Солнце давно уже перевалило за полдень, клонилось к западу, когда Егор подходил к Антоновке, отмахав за день более сорока верст. Последнюю часть пути он шел босиком, связанные за голенища ичиги болтались у него за спиной на палке, перекинутой через плечо. На небольшой горе, у подножия которой раскинулась Антоновка, Егор сел на придорожный камень, чтобы отдохнуть, обуться. Отсюда ему хорошо было видно обрамленный сопками поселок, станцию и линию железной дороги, уходящую долиной к лесистому хребту. Небольшая горная речка, протекающая серединой села, делила его надвое.

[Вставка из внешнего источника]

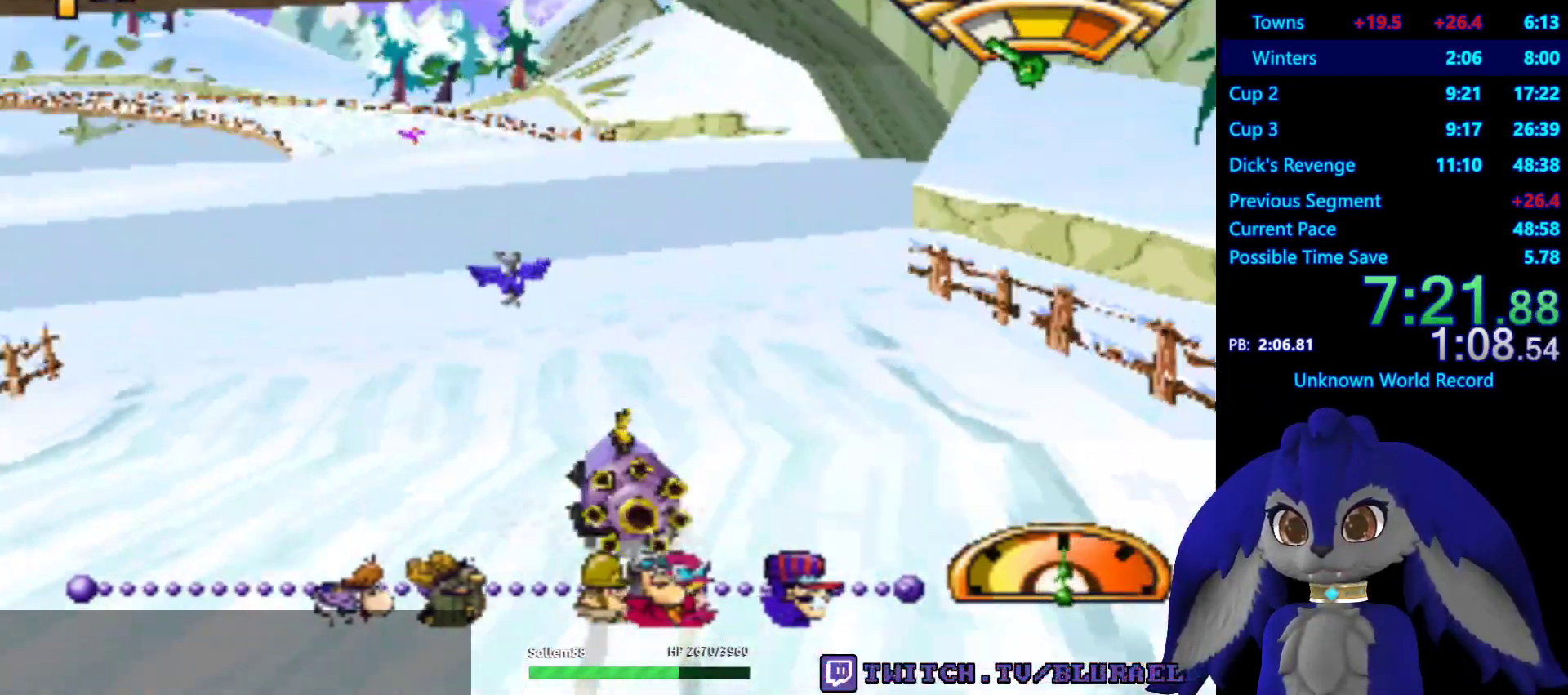
{"buttons": [], "left_stick": "left", "right_stick": "center", "events": [[50, "left_stick", "center"], [150, "left_stick", "right"], [300, "left_stick", "left"], [383, "CROSS", "up"]]}
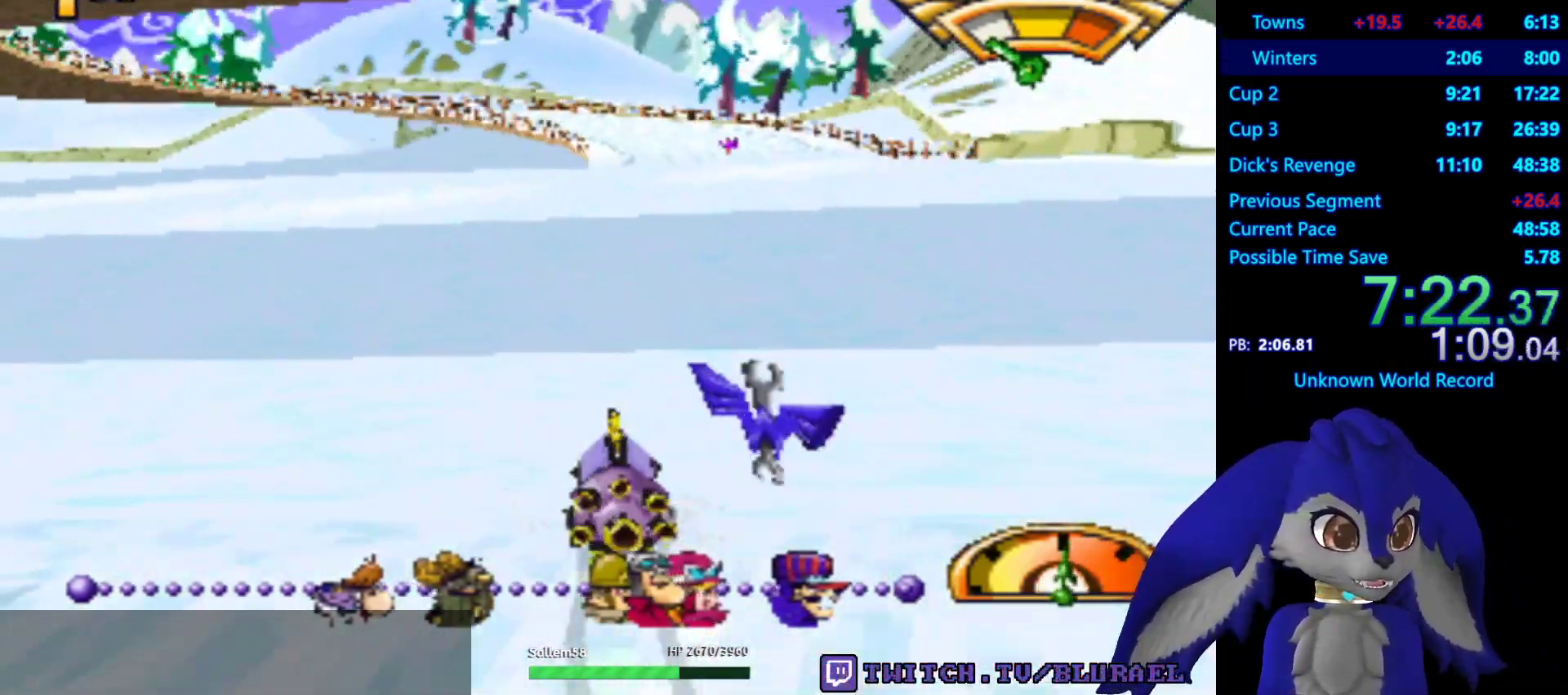
{"buttons": ["CROSS"], "left_stick": "left", "right_stick": "center", "events": [[300, "CROSS", "down"]]}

Егор еще дома от стариков слышал, что население Антоновки смешанное: по одну сторону, ближе к станции, живут крестьяне и железнодорожные рабочие, по другую сторону речки – казаки Заиграевской станицы.
Большой, под цинковой крышей дом Саввы Саввича Пантелеева находился на самой середине казачьей половины села. Из числа антоновских казаков Пантелеев был самым богатым, но старожилы помнят, что происходил он из бедняков соседнего села и в Антоновке молодым парнем жил в работниках у своего будущего тестя, богача Антипина. Пробатрачив несколько лет, он женился на хозяйской дочке и после смерти тестя завладел всем его хозяйством, сам стал держать работников.
Расчетливым, прижимистым хозяином оказался бывший батрак: знал он, когда, где и что нужно посеять, какие пашни бросить под залежь, чтобы впоследствии косить на них сено. Работники его ежегодно распахивали новые пашни из целины – залоги, как называют их в Забайкалье, потому и урожаи снимал хорошие. Дешевых рабочих рук у него было всегда достаточно, так как всю сельскую бедноту он закабалил, ссужая ее в голодное время хлебом. Поэтому богатство его с каждым годом росло и ширилось, и теперь Савва Пантелеев стал самым богатым казаком не только в их селе, но и в станице.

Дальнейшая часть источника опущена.